Acute respiratory distress syndrome (ARDS) is characterized by pulmonary oedema and severe hypoxaemia. We investigated whether genetic deficit or blockade of calcium-activated potassium (KCa 3.1) channels would counteract pulmonary oedema and hypoxaemia in ventilator-induced lung injury, an experimental model for ARDS. KCa 3.1 channel knockout (Kccn4-/- ) mice were exposed to ventilator-induced lung injury. Control mice exposed to ventilator-induced lung injury were treated with the KCa 3.1 channel inhibitor, senicapoc. The outcomes were oxygenation (PaO2 /FiO2 ratio), lung compliance, lung wet-to-dry weight and protein and cytokines in bronchoalveolar lavage fluid (BALF).
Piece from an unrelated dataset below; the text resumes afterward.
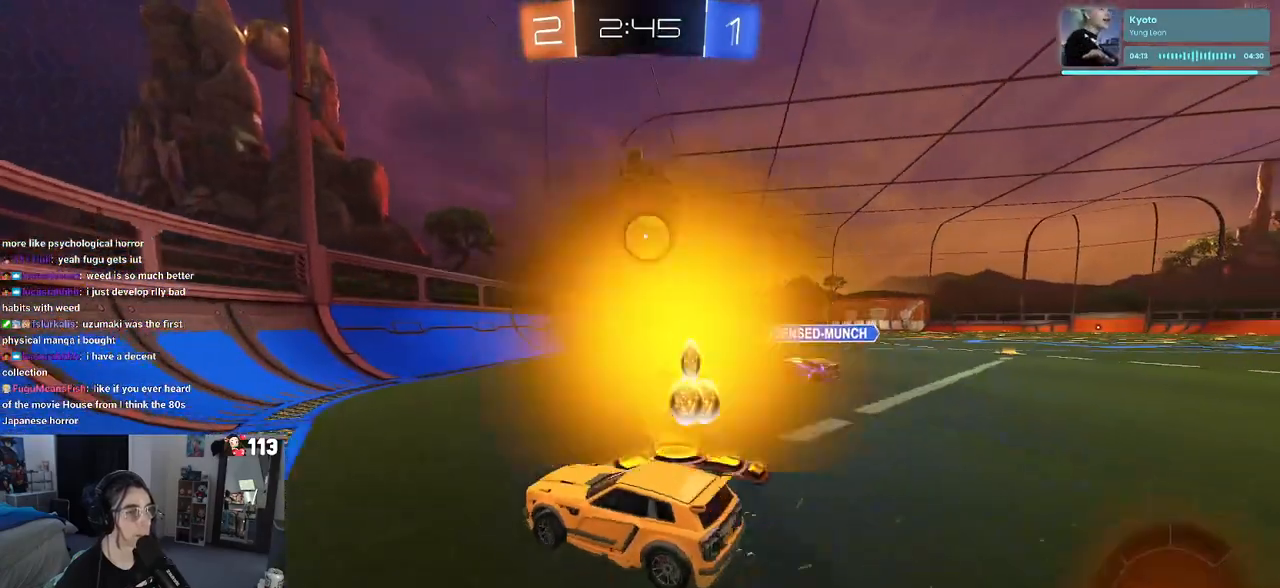
{"buttons": ["R1"], "left_stick": "right", "right_stick": "center", "events": [[250, "R1", "down"]]}
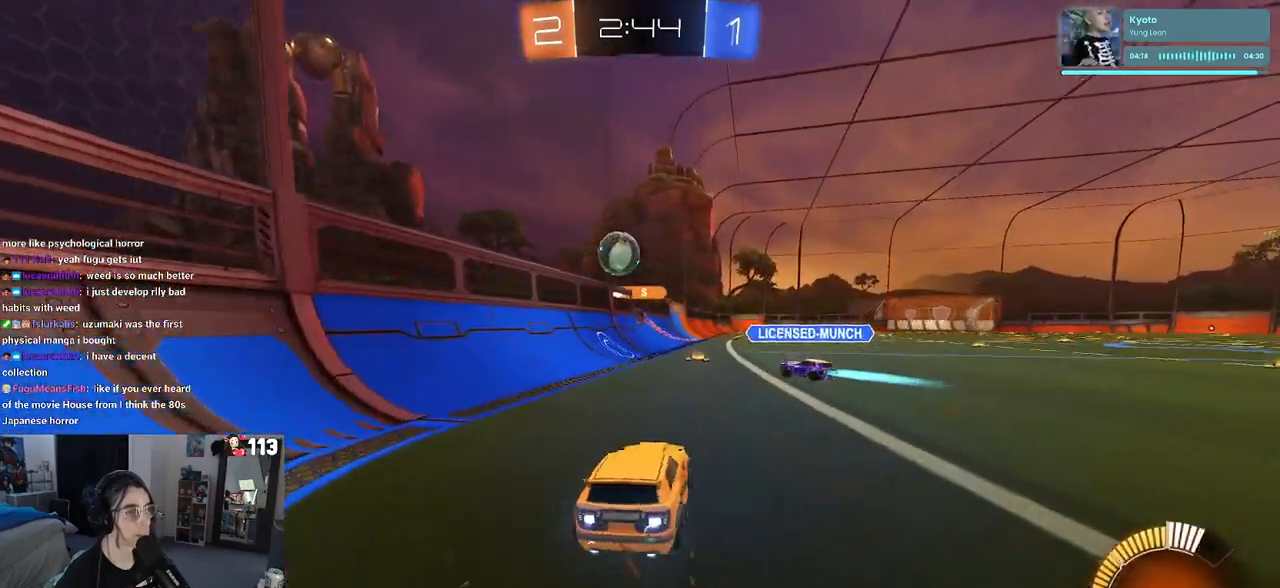
{"buttons": ["R1"], "left_stick": "left", "right_stick": "center", "events": [[17, "left_stick", "center"], [433, "left_stick", "left"]]}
Ventilator-induced lung injury resulted in lung oedema, decreased lung compliance, a severe drop in PaO2 /FiO2 ratio, increased protein, neutrophils and tumour necrosis factor-alpha (TNF-α) in BALF from wild-type mice compared with Kccn4-/- mice. Pretreatment with senicapoc (10-70 mg·kg-1 ) prevented the reduction in PaO2 /FiO2 ratio, decrease in lung compliance, increased protein and TNF-α. Senicapoc (30 mg·kg-1 ) reduced histopathological lung injury score and neutrophils in BALF. After injurious ventilation, administration of 30 mg·kg-1 senicapoc also improved the PaO2 /FiO2 ratio and reduced lung injury score and neutrophils in the BALF compared with vehicle-treated mice. In human lung epithelial cells, senicapoc decreased TNF-α-induced permeability. Genetic deficiency of KCa 3.1 channels and senicapoc improved the PaO2 /FiO2 ratio and decreased the cytokines after a ventilator-induced lung injury. Moreover, senicapoc directly affects lung epithelial cells and blocks neutrophil infiltration in the injured lung. These findings indicate that blocking KCa 3.1 channels is a potential treatment in ARDS-like disease.